Louisville’s vaping resolution was unanimously passed by the city Planning Commission on Oct. 31. The resolution claims that a high number of shops selling tobacco in one area increases teen smoking and makes it harder for smokers to quit. It directs city Planning and Design staff to review city zoning regulations regarding vape and tobacco shops and to determine the most appropriate locations for those types of businesses, which could include restricting shops from certain areas or could require those shops to apply for permits to open.

LeBlanc called it “ridiculous.”

“If Brandon Coan truly wanted to make Bardstown Road a family-friendly place, he would make a measure that said no alcohol permits, no tobacco permits, nothing on the entire road,” said LeBlanc.

In September, Coan sent a newsletter to constituents saying that Bardstown Road was in decline, hostile toward pedestrians and bicyclists, losing local businesses and fraught with “social ills.” One concern, he told LEO, is too many vape shops. Residents have said the same about other businesses, such as tattoo parlors, but Coan said he isn’t going to try to limit those. “If there was a public health crisis, that people are dying and becoming sick from tattoo shops, we’d have the same thing,” he said.

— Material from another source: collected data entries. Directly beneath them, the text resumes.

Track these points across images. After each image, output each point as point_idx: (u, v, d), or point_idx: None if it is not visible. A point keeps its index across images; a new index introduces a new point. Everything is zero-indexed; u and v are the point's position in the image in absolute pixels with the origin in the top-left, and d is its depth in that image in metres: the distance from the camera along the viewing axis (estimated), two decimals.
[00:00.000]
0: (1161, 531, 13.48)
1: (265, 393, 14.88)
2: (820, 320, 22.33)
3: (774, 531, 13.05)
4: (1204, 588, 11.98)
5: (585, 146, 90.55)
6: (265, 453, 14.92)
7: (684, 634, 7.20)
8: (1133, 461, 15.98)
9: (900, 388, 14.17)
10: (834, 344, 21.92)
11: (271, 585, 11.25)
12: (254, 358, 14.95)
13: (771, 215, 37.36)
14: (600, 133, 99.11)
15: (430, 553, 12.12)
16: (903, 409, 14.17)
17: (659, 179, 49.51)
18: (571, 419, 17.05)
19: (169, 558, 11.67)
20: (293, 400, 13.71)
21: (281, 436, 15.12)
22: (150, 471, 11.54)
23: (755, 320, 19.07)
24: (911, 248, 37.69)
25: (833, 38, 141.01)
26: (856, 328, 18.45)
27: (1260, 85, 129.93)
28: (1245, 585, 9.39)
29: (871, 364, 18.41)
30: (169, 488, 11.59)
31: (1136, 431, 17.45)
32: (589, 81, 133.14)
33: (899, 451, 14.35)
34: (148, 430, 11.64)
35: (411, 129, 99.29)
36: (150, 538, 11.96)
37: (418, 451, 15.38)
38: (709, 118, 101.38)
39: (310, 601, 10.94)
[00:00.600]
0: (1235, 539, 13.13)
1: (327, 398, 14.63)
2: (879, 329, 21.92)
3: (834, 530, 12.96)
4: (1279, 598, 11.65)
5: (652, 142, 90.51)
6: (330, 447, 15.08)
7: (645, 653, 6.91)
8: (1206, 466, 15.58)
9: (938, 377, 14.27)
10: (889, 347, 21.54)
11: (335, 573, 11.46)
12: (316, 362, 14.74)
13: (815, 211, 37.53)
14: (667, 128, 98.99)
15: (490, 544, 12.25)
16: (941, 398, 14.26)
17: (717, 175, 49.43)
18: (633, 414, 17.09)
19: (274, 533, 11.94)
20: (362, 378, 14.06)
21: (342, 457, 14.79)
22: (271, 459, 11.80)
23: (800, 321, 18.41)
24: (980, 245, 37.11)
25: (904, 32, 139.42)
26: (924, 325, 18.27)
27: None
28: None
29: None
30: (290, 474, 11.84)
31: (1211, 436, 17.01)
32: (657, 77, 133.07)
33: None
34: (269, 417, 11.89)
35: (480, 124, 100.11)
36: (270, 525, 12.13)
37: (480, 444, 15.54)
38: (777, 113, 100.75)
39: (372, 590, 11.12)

Residents complain about the number of bars on Bardstown Road, too, but Coan said those and liquor licenses are already regulated, and the city has “dry precincts,” although Bardstown Road in The Highlands is not part of one.

The possibility of limiting vape shops was one of 10 or 12 ideas that Coan discussed with Develop Louisville and Bardstown Road businesses owners to improve the corridor, he said.

Develop Louisville, with help from the city Department of Public Health & Wellness, drafted the Planning Commission resolution after talking with Coan, said Develop Louisville spokesperson Caitlin Bowling.

LeBlanc is not opposed to vaping regulations, but he believes they should be common sense, and he doesn’t think Coan’s idea is.

“We’re definitely going to challenge it,” he said.